Can Explainability Metrics Improve Genetic Programming? Lessons from 2048

Lauren Paul; Christina Plump; Bernhard J. Berger; Rolf Drechsler
In: The Genetic and Evolutionary Computation Conference (GECCO Companion). Genetic and Evolutionary Computation Conference (GECCO-2026), July 13-17, San José, Costa Rica, 2026.

Abstract

Genetic programming (GP) produces solutions that, while often less performant than neural networks, are uniquely amenable to analysis. In domains like game-playing, this explainability could reveal why certain policies succeed or fail—but such insights are rarely leveraged to improve the algorithms themselves. Here, we analyze a GP algorithm for 2048, testing whether structural, behavioral, or semantic metrics of evolved policies correlate with performance.

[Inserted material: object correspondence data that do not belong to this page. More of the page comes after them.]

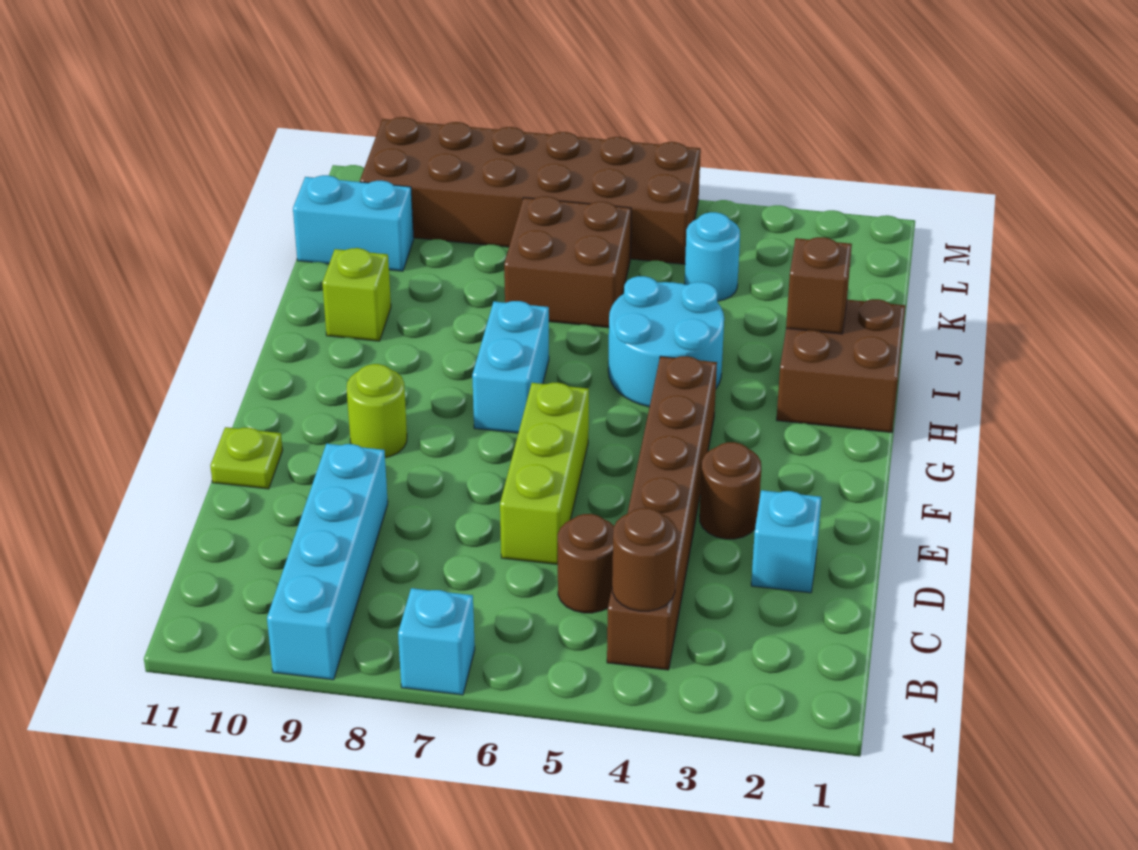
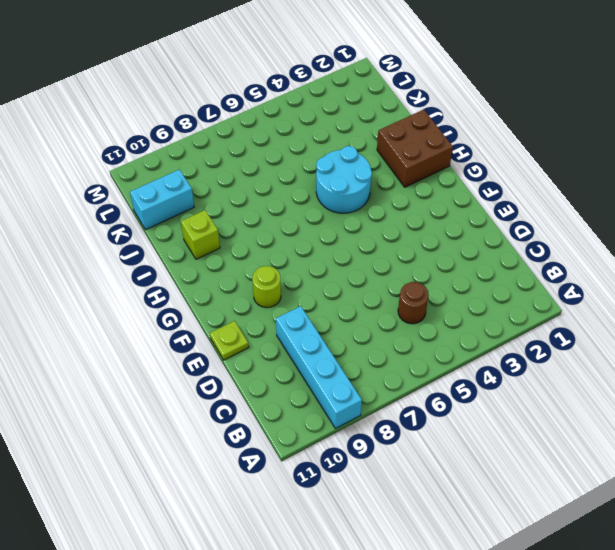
none -> cyan brick A7 level 1
none -> brown brick B4:G4 level 1
none -> cyan brick D2 level 1

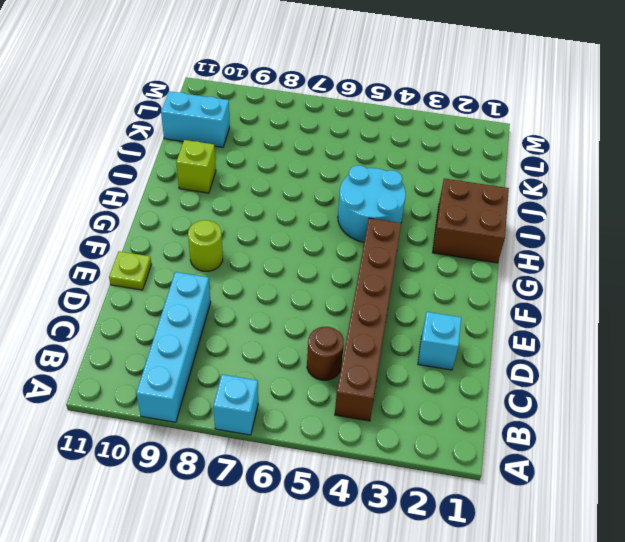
none -> lime brick D6:F6 level 1
none -> brown round brick E3 level 1
none -> cyan brick G7:H7 level 1

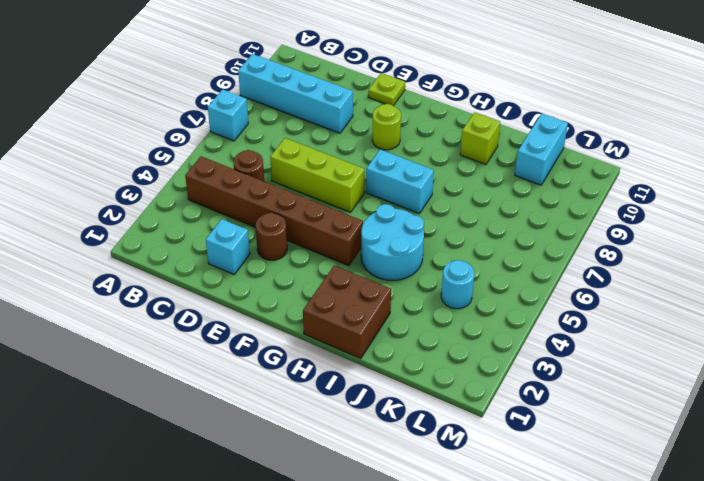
none -> brown brick J6:K7 level 1
none -> brown brick L5:M10 level 1
none -> brown round brick B4 level 2

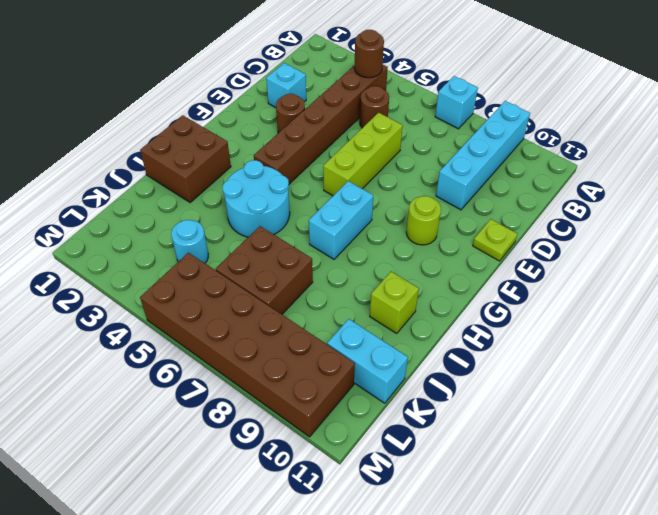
none -> brown brick I2 level 2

While structural metrics showed no predictive power and behavioral features yielded ambiguous results, we identified a semantic feature that correlated with policy quality. Using this insight, we designed a mutation operator that improved performance. Though modest, this improvement suggests that explainability metrics can guide operator design, even when broader explanatory goals remain unmet. More broadly, our work highlights a potential advantage of GP: its solutions may be analyzable in ways that opaque methods like neural networks are not.